Tuesday, January 20, 2009

A Pastor for the Nation: Rev. Joseph E. Lowery

From what I've been reading on various blogs (admittedly, progressive ones, though I scan widely), the response to Rev. Joseph E. Lowery's benediction at today's inauguration was phenomenal. I'm reading that there were loud amens from many in the audience when he finished his benediction.

By contrast, Rev. Rick Warren received a lukewarm welcome at best, according to many blogs I'm reading. A scattering of applause, a few boos, a sense of relief when he had finished orating.

The difference in how the two pastors were received seems significant to me. It has been clear to many observers for some time that Rev. Warren has been positioning himself to inherit Billy Graham's mantle and be the new pastor to the nation.

It's also clear to me that the nation, at least, insofar as it was represented at this inaugural ceremony, has spoken. It wants a very different kind of pastor. The right-wing hate machine has been working overtime in the last few days to depict supporters of Bishop Gene Robinson and critics of Rev. Rick Warren as godless secularists intent on removing religion from the land.

I think what we saw happen today with the two pastors involved in the inauguration is a clear indicator that the nation wants a different kind of religion than that offered by Rev. Rick Warren. People are tired of the religious right and its misrepresentation of authentic faith for political ends. They see through the machinations of this essentially political, not religious, movement and they are tired of those machinations, even in the recycled kinder and gentler packaging of Rev. Warren.

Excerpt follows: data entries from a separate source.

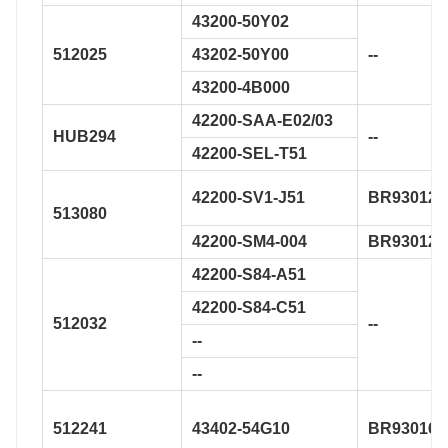
43200-50Y02
512025
43202-50Y00
--
43200-4B000
42200-SAA-E02/03
HUB294
--
42200-SEL-T51
42200-SV1-J51
BR930126
513080
42200-SM4-004
BR930129
42200-S84-A51
42200-S84-C51
512032
--
--
--
512241
43402-54G10
BR930160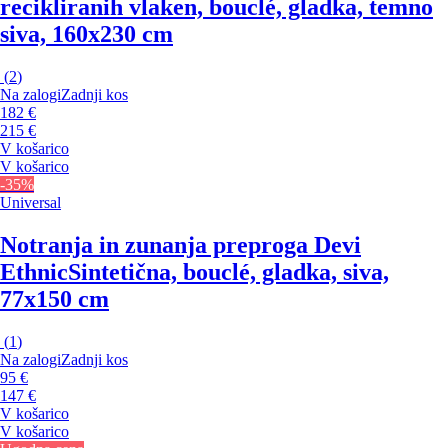
recikliranih vlaken, bouclé, gladka, temno
siva, 160x230 cm
(
2
)
Na zalogi
Zadnji kos
182 €
215 €
V košarico
V košarico
-35%
Universal
Notranja in zunanja preproga Devi
Ethnic
Sintetična, bouclé, gladka, siva,
77x150 cm
(
1
)
Na zalogi
Zadnji kos
95 €
147 €
V košarico
V košarico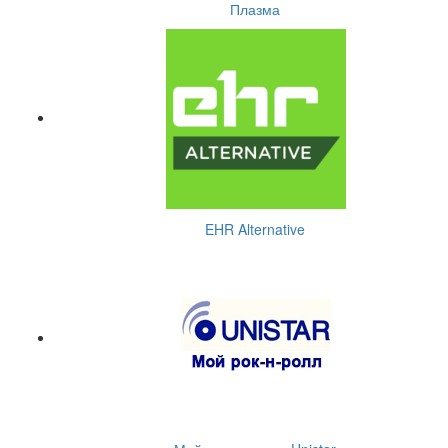
Плазма
EHR Alternative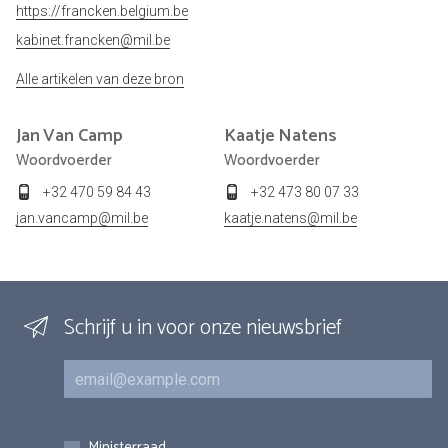
https://francken.belgium.be
kabinet.francken@mil.be
Alle artikelen van deze bron
Jan
Van Camp
Kaatje
Natens
Woordvoerder
Woordvoerder
+32 470 59 84 43
+32 473 80 07 33
jan.vancamp@mil.be
kaatje.natens@mil.be
Schrijf u in voor onze nieuwsbrief
E-mail
Inschrijvingen
Ministerraad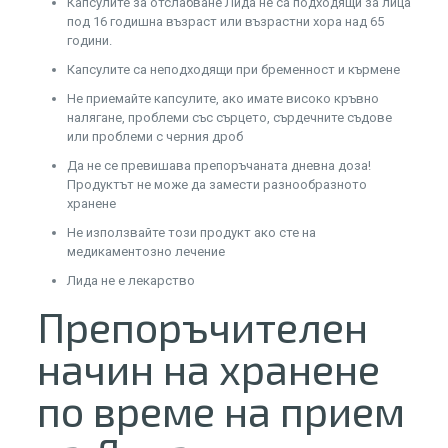
Капсулите за отслабване Лида не са подходящи за лица
под 16 годишна възраст или възрастни хора над 65
години.
Капсулите са неподходящи при бременност и кърмене
Не приемайте капсулите, ако имате високо кръвно
налягане, проблеми със сърцето, сърдечните съдове
или проблеми с черния дроб
Да не се превишава препоръчаната дневна доза!
Продуктът не може да замести разнообразното
хранене
Не използвайте този продукт ако сте на
медикаментозно лечение
Лида не е лекарство
Препоръчителен
начин на хранене
по време на прием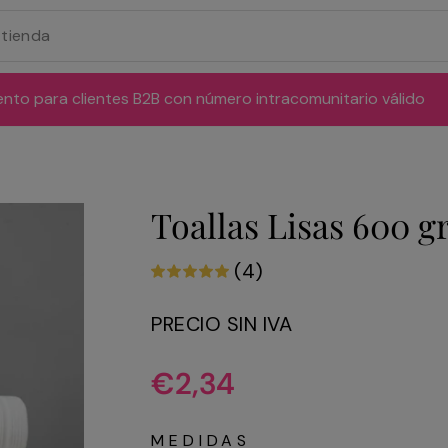
ento para clientes B2B con número intracomunitario válido
Toallas Lisas 600 gr
(4)
PRECIO SIN IVA
Precio
€2,34
habitual
MEDIDAS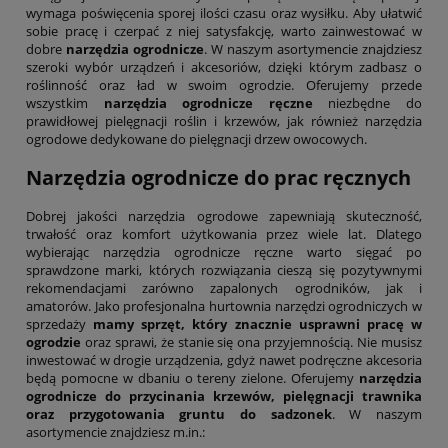
wymaga poświęcenia sporej ilości czasu oraz wysiłku. Aby ułatwić
sobie pracę i czerpać z niej satysfakcję, warto zainwestować w
dobre
narzędzia ogrodnicze
. W naszym asortymencie znajdziesz
szeroki wybór urządzeń i akcesoriów, dzięki którym zadbasz o
roślinność oraz ład w swoim ogrodzie. Oferujemy przede
wszystkim
narzędzia ogrodnicze ręczne
niezbędne do
prawidłowej pielęgnacji roślin i krzewów, jak również narzędzia
ogrodowe dedykowane do pielęgnacji drzew owocowych.
Narzędzia ogrodnicze do prac ręcznych
Dobrej jakości narzędzia ogrodowe zapewniają skuteczność,
trwałość oraz komfort użytkowania przez wiele lat. Dlatego
wybierając narzędzia ogrodnicze ręczne warto sięgać po
sprawdzone marki, których rozwiązania cieszą się pozytywnymi
rekomendacjami zarówno zapalonych ogrodników, jak i
amatorów. Jako profesjonalna hurtownia narzędzi ogrodniczych w
sprzedaży
mamy sprzęt, który znacznie usprawni pracę w
ogrodzie
oraz sprawi, że stanie się ona przyjemnością. Nie musisz
inwestować w drogie urządzenia, gdyż nawet podręczne akcesoria
będą pomocne w dbaniu o tereny zielone. Oferujemy
narzędzia
ogrodnicze do przycinania krzewów, pielęgnacji trawnika
oraz przygotowania gruntu do sadzonek
. W naszym
asortymencie znajdziesz m.in.: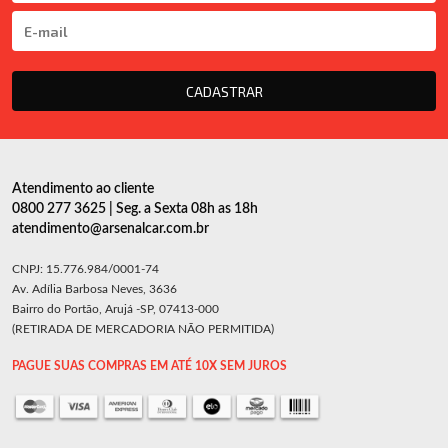
CADASTRAR
Atendimento ao cliente
0800 277 3625 | Seg. a Sexta 08h as 18h
atendimento@arsenalcar.com.br
CNPJ: 15.776.984/0001-74
Av. Adília Barbosa Neves, 3636
Bairro do Portão, Arujá -SP, 07413-000
(RETIRADA DE MERCADORIA NÃO PERMITIDA)
PAGUE SUAS COMPRAS EM ATÉ 10X SEM JUROS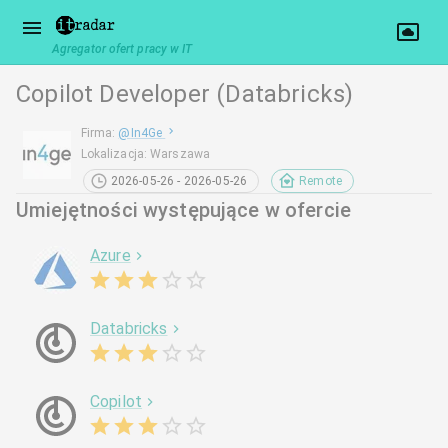
Agregator ofert pracy w IT
Copilot Developer (Databricks)
Firma
:
@
In4Ge
Lokalizacja
:
Warszawa
2026-05-26 - 2026-05-26
Remote
Umiejętności występujące w ofercie
Azure
Databricks
Copilot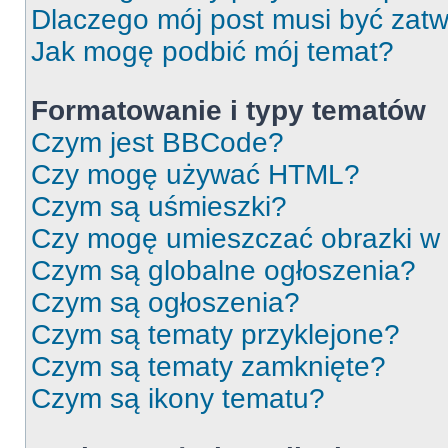
Dlaczego mój post musi być zat
Jak mogę podbić mój temat?
Formatowanie i typy tematów
Czym jest BBCode?
Czy mogę używać HTML?
Czym są uśmieszki?
Czy mogę umieszczać obrazki w
Czym są globalne ogłoszenia?
Czym są ogłoszenia?
Czym są tematy przyklejone?
Czym są tematy zamknięte?
Czym są ikony tematu?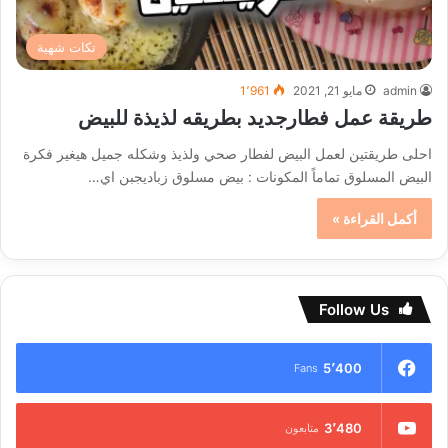
تكات شهية
admin
مايو 21, 2021
1٬961
طريقة عمل فطارجديد بطريقه لذيذة للبيض
احلى طريقتين لعمل البيض لفطار صحي ولذيذ وشكله جميل هيغير فكرة
البيض المسلوق تماماً المكونات : بيض مسلوق زباديجبن اي…
أكمل القراءة »
Follow Us
5٬400
Fans
3٬480
متابعون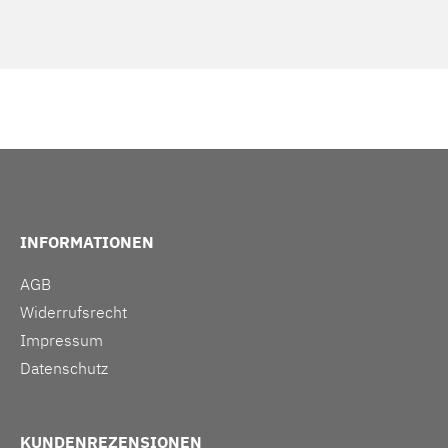
INFORMATIONEN
AGB
Widerrufsrecht
Impressum
Datenschutz
KUNDENREZENSIONEN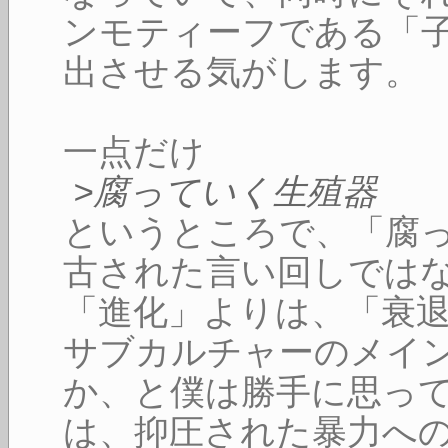
ンモティーフである「
出させる気がします。
一点だけ
>腐っていく生殖器
というところで、「腐
古された言い回しでは
「進化」よりは、「衰
サブカルチャーのメイ
か、と僕は勝手に思っ
は、抑圧された暴力へ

It is not religion people are throwing away when they turn their backs on Rev. Warren. It's his kind of religion. A politicized gospel that thrives on turning some human beings into enemies, and then justifying our abuse of those "enemies" on "religious" grounds . . . . People are sick to death of being encouraged to hate in the name of God.

It seems clear from the very different response given to Rev. Warren and Rev. Lowery that many Americans would welcome the kind of religion Rev. Lowery represents: inclusive rather than exclusive, loving rather than hating, building rather than tearing down, engaging our energy in the political and cultural spheres to make the world better, not to condemn it and to attack those seeking to craft a better culture. A Christianity that opens to the contributions of the other religions of the world--Islam, Judaism, Buddhism, Hinduism, the religions of Africa and Polynesia, and so on. A Christianity that places love and understanding ahead of hate and condemnation.

Two evangelicalisms: that of the largely white religious right, and that of the black church. If the response to the two pastors who prayed at the inauguration today is any indication, the American people increasingly recognize the latter as a more adequate embodiment of the Christian gospel than the former. If we are to continue the tradition of having a nation's pastor, and if that pastor has to be Christian, then I think the verdict is clear: Rev. Lowery. Not Rev. Warren.

And what will the new administration take from what happened today? Perhaps one lesson is to stop trying to appease those on the far right who use religion to divide us. Stop giving power to a movement that many of us want to see fall by the wayside, because it is trying to tear apart our democratic institutions.

Stop calculating, trying to end up on the expedient side. Do the right thing. Stop listening to those who try to take the political pulse of the nation, while ignoring the demands of conscience.

There's still work to be done. While we were permitted to hear and weigh the words of Rev. Lowery and Rev. Warren, "technical" problems and scheduling oversights prevented us from even hearing what Bishop Robinson had to say.

There's a parable here. The evangelicalism of venerable civil rights leaders of the black church has brought us to a very good place, and we need to continue in that place. But to the extent that the black church in recent years has allowed itself to be courted by the religious right, and to sell out its historic commitment to human rights for all when it comes to gay brothers and sisters, there's still work to be done. To the extent that Rev. Lowery's United Methodist church continues to belie its claim to have an open mind and heart and open doors, while it treats gay human beings as second-class human beings, there is work to be done.

The voice of Gene Robinson should count, too. And it is impossible to justify the structures of exclusion that silenced him yesterday, if we take seriously what Rev. Lowery said in his prayer. It's time to stop the hating, and to end all the little self-justifying maneuvers by which we assure ourselves that the way we treat our gay and lesbian brothers and sisters is not really hateful.

It's time to listen carefully to the witness of venerable pastors like Rev. Lowery, who have spent years struggling to make their faith count as they sought to make society better, and to move forward with hope that we can build a more humane world. For all.